(Collected data entries)
***

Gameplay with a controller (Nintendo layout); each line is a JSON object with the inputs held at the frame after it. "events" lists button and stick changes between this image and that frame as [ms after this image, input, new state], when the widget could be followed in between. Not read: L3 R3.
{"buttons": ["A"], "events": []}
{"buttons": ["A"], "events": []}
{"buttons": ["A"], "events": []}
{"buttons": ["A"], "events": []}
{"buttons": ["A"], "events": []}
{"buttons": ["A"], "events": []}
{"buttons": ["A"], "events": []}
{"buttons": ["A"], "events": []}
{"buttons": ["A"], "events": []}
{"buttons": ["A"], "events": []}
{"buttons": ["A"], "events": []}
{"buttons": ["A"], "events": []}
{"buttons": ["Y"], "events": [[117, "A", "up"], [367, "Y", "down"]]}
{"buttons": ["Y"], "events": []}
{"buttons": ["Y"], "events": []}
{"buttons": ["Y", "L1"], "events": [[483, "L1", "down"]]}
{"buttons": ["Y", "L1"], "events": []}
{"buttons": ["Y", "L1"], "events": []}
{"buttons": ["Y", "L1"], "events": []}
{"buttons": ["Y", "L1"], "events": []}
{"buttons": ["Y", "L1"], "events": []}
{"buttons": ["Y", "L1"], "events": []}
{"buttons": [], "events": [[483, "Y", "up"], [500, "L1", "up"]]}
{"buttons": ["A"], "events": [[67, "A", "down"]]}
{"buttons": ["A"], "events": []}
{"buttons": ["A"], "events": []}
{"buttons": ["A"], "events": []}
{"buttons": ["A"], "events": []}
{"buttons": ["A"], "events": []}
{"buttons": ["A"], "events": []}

***

EXERCISE BRIEF: Where a line in the records above contains the string "down", return that line.

WRITTEN ANSWER:
{"buttons": ["Y"], "events": [[117, "A", "up"], [367, "Y", "down"]]}
{"buttons": ["Y", "L1"], "events": [[483, "L1", "down"]]}
{"buttons": ["A"], "events": [[67, "A", "down"]]}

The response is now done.